When his speed was 19, the
resistance was a twenty-seventh of the combined weight of him and his parachute. So, when 𝑣 is 19, 𝑅 is one
twenty-seventh times 𝑤. So, we can say that one
twenty-seventh times 𝑤 is 𝑘 times 19 cubed. This means 𝑘 is a twenty-seventh
𝑤 divided by 19 cubed. Now, that’s equivalent to saying 𝑤
over 27 times 19 cubed. Now, we’re not going to work this
out and we’ll see why in a moment. We can, therefore, substitute this
back into our earlier equation and say 𝑅 is 𝑤𝑣 cubed over 27 times 19 cubed.
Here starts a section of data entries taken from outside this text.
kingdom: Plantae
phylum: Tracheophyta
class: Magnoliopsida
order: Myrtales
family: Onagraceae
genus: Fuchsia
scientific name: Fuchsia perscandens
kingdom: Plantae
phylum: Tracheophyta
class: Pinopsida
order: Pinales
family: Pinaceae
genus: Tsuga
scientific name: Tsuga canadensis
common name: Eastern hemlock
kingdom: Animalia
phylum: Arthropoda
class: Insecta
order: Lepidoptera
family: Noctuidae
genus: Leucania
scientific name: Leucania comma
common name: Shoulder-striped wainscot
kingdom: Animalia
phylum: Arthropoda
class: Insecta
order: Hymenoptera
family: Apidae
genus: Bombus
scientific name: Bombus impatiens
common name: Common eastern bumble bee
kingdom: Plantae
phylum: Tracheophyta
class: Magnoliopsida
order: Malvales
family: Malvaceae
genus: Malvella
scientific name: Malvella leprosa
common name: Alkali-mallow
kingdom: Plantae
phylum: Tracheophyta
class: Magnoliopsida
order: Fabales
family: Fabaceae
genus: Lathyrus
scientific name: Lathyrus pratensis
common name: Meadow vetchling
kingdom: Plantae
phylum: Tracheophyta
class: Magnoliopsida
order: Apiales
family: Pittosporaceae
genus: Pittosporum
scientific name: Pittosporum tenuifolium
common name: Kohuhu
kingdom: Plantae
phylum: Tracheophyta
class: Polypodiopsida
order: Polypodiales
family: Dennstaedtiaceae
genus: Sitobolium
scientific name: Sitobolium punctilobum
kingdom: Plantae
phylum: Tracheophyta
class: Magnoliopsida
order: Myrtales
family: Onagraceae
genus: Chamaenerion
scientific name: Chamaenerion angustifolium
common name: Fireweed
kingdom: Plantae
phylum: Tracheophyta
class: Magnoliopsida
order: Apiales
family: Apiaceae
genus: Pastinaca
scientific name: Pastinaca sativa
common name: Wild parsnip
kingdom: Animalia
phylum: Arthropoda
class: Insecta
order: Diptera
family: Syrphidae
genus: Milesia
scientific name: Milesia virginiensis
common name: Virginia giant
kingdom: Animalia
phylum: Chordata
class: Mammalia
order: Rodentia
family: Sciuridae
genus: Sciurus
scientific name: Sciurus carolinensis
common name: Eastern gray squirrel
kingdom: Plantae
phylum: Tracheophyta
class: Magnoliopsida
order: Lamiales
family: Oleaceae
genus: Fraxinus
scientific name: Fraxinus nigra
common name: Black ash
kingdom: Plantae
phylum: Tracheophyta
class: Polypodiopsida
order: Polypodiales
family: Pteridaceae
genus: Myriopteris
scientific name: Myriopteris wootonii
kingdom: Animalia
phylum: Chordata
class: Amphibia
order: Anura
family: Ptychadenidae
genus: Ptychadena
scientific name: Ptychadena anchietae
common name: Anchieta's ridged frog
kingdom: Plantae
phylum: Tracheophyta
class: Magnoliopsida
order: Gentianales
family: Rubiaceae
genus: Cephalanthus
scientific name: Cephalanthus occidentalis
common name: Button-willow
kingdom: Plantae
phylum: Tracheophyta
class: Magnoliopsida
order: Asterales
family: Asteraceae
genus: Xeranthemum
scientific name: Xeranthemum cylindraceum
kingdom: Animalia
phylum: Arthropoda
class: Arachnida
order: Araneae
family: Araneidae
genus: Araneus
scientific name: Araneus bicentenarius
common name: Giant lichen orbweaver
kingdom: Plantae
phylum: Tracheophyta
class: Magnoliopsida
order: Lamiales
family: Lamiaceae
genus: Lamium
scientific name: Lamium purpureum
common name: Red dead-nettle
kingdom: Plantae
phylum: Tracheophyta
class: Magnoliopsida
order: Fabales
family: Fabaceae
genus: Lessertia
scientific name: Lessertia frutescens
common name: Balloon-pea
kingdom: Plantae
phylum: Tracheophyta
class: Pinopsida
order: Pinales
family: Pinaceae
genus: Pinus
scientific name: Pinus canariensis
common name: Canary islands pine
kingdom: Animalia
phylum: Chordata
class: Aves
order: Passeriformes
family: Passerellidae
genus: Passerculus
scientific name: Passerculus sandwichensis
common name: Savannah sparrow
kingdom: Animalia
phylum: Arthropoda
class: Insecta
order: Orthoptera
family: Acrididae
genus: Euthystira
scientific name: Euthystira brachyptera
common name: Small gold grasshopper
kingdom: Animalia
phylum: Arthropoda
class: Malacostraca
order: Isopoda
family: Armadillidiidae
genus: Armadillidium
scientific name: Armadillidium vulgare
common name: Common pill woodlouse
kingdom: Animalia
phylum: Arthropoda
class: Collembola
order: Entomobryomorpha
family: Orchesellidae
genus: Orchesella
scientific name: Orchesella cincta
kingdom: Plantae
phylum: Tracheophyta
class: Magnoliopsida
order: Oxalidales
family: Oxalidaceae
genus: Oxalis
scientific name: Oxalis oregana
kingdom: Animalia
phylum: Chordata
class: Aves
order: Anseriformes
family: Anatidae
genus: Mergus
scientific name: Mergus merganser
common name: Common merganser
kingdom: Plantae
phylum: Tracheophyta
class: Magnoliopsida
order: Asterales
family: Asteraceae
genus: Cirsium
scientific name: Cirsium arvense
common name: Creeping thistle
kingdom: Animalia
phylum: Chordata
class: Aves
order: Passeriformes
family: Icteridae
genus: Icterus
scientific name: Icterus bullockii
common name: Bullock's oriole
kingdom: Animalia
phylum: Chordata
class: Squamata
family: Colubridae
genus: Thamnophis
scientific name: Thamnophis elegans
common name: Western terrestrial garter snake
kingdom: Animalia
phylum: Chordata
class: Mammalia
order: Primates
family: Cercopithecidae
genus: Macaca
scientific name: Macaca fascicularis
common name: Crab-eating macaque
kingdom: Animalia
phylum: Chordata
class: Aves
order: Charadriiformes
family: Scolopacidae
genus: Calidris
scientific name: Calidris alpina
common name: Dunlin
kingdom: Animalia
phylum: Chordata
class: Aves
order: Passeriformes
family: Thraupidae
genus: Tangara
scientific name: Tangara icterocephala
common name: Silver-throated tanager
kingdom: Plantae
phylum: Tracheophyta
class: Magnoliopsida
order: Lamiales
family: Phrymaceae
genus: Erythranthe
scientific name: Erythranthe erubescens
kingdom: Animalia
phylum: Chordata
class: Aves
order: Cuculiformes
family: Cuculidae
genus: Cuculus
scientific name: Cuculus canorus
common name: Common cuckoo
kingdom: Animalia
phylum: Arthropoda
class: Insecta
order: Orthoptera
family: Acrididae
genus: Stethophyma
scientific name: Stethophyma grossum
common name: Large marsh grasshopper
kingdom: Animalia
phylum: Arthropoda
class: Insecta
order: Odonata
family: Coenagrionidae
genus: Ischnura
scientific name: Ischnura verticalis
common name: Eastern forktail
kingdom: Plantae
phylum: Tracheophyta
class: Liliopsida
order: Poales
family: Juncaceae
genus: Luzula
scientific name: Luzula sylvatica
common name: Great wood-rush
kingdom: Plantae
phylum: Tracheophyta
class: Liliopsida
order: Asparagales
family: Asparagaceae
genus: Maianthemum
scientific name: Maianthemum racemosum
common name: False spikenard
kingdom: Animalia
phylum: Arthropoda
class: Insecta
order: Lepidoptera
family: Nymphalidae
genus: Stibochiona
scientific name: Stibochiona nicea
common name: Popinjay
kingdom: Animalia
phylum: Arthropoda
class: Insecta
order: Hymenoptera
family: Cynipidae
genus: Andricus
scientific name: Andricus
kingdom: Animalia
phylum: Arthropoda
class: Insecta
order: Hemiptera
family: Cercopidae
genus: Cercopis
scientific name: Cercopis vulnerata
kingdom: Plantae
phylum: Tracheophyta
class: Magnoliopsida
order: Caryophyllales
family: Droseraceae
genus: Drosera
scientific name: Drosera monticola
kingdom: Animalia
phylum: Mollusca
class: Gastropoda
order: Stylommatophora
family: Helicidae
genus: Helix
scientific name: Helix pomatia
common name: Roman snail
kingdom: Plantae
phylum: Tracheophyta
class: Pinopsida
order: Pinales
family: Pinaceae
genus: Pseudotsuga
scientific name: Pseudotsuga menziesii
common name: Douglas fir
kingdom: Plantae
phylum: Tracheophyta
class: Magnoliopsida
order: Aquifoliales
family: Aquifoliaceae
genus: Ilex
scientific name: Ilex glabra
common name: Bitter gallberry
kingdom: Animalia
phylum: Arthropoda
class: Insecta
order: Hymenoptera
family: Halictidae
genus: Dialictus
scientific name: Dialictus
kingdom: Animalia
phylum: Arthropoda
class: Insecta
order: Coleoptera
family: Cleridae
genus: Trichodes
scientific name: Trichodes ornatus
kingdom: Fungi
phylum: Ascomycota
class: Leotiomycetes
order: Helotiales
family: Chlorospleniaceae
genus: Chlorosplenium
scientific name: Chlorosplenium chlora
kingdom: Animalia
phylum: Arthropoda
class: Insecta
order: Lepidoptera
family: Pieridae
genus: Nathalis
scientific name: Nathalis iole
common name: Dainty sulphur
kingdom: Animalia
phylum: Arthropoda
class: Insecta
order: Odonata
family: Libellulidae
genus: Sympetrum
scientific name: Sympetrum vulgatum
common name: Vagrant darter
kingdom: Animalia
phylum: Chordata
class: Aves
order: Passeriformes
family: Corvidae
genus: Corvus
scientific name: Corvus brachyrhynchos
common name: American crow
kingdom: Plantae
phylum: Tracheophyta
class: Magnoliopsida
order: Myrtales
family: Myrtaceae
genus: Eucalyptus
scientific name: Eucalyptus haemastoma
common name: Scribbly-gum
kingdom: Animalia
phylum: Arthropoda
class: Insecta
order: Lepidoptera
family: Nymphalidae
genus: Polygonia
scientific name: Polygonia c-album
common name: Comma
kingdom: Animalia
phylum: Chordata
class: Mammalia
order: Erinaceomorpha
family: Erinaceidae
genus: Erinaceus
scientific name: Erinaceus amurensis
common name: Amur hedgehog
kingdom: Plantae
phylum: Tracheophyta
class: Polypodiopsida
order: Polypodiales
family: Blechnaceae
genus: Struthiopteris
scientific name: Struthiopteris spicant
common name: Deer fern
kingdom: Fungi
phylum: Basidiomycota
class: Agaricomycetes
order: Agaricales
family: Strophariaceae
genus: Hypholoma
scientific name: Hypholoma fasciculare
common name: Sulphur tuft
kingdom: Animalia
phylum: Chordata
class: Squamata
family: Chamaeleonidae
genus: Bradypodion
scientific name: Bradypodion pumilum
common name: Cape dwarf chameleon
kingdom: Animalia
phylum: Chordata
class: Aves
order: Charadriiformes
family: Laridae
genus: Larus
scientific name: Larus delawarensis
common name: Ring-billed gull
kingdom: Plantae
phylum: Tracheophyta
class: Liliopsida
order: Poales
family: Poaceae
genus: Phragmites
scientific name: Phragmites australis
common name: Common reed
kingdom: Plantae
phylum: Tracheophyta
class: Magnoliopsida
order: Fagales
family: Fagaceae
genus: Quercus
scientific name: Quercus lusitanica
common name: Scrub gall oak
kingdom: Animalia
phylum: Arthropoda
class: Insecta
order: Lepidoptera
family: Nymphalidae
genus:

Now, we’re told that at some point
the soldier reaches a maximum speed. At this point, the speed will
remain unchanged. Now, for the velocity to remain
uniform, Newton’s first law of motion says that the sum of all of the forces in this
direction must be equal to zero. Now, let’s take downwards to be the
positive direction. We can say that the weight minus
the reaction force is the sum of these forces. So, 𝑤 minus 𝑅 is equal to
zero. Then, adding 𝑅 to both sides, we
get 𝑤 is equal to 𝑅.

But let’s replace 𝑅 with the
earlier expression in terms of 𝑤 and 𝑣. And since 𝑤 is not equal to zero,
we’re able to divide both sides of this equation by 𝑤. So, one is 𝑣 cubed over 27 times
19 cubed. We’re then going to multiply both
sides by 27 times 19 cubed. And finally, we’re going to find
the cube root of both sides. The cube root of 27 is three, and
the cube root of 19 cubed is 19. So, we find three times 19 is equal
to 𝑣, but three times 19 is 57. So, 𝑣 is equal to 57 and that’s
kilometers per hour.

Let’s recap the key points from
this lesson. In this video, we saw that we’re
able to consider bodies as points with no size or rotation. And this means we can ignore
extraneous factors such as friction or air resistance. Newton’s first law states that if
there’s no net force, essentially the forces acting on the body cancel one another
out, the object will maintain a constant velocity. Now, of course, if that velocity is
zero, then the object must remain at rest. In this case, we say that the
system of forces are in equilibrium; their sum is equal to zero. Finally, we saw that when we’re
working with forces acting in a direction other than horizontal or vertical, we can
use right-angled trigonometry to break them down into the components we require.